Even through all of this wrongness, this impossibility, this warmed Gansey. This was right: Glendower should have ruled by request, not by command. This was the king he sought.

“Will you go with us?” he asked.

 

 

When Colin Greenmantle went out onto the porch of the historic farmhouse and looked down at the field below, he discovered a herd of cows standing far away and two young men standing very close.

It was, in fact, Adam Parrish and Ronan Lynch.

He looked down at them.

They looked up.

Neither party said anything. Both of the boys were unsettling — Adam Parrish, in particular, had a curious face. Not as in, he was a curious person. But rather that there was something peculiar about his facial features. He was an alien, handsome specimen of this western Virginia species; feather-boned, hollow-cheeked, eyebrows fair and barely visible. He was feral and raw-boned by way of those Civil War portraits. Brother fought brother while their farms ran to ruins —

And Ronan Lynch looked like Niall Lynch, which was to say, he looked like an asshole.

Oh, youth.

So Greenmantle broke the ice. He called down, “Are you turning in your exercises?”

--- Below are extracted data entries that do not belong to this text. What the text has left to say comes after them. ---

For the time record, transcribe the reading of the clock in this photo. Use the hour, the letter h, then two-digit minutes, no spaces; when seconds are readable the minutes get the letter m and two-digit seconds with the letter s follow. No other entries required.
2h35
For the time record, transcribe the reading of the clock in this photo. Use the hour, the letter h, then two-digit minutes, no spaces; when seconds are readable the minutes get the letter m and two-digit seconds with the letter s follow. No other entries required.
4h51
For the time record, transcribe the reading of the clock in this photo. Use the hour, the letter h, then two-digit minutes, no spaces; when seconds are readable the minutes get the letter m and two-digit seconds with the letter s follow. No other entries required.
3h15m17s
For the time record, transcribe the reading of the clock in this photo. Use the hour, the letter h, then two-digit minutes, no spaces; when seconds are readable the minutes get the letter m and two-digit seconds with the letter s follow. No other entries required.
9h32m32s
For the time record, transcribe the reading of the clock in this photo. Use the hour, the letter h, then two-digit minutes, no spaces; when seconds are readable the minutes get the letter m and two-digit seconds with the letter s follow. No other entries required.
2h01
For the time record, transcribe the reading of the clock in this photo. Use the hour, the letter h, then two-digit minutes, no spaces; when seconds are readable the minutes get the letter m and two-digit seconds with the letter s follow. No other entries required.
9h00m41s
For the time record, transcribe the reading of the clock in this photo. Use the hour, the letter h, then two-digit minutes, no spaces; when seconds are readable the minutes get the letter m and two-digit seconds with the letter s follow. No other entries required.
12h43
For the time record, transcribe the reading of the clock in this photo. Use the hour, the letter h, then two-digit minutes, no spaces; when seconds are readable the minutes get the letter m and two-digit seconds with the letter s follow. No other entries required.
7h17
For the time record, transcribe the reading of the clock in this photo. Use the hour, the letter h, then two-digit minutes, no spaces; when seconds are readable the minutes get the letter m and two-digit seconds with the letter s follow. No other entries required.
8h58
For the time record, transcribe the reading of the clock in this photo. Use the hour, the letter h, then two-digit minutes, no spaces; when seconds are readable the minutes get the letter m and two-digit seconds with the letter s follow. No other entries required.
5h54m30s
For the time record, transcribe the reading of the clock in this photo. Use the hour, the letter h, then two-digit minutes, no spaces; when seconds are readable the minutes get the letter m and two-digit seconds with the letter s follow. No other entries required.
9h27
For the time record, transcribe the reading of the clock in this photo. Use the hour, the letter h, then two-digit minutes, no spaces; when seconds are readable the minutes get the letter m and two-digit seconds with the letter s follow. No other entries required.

They continued standing there, looking like a pair of horror movie twins, one dark, one light.

Adam Parrish smiled a little; it took two years off his age in a second. He had teeth on both his top and bottom jaw. “I know what you are.”

This was interesting. “And what am I?”

“Don’t you know?” Adam Parrish asked it with bland insouciance.

Greenmantle narrowed his eyes. “Are we playing a game, Mr. Parrish?”

“Possibly.”

Games, at least, were one of Greenmantle’s specialties. He leaned against the railing. “In that case, I know what you are, too.”

Ronan Lynch handed Adam Parrish an oversized, bulging manila envelope.

“Oh, I don’t think you do,” Adam replied.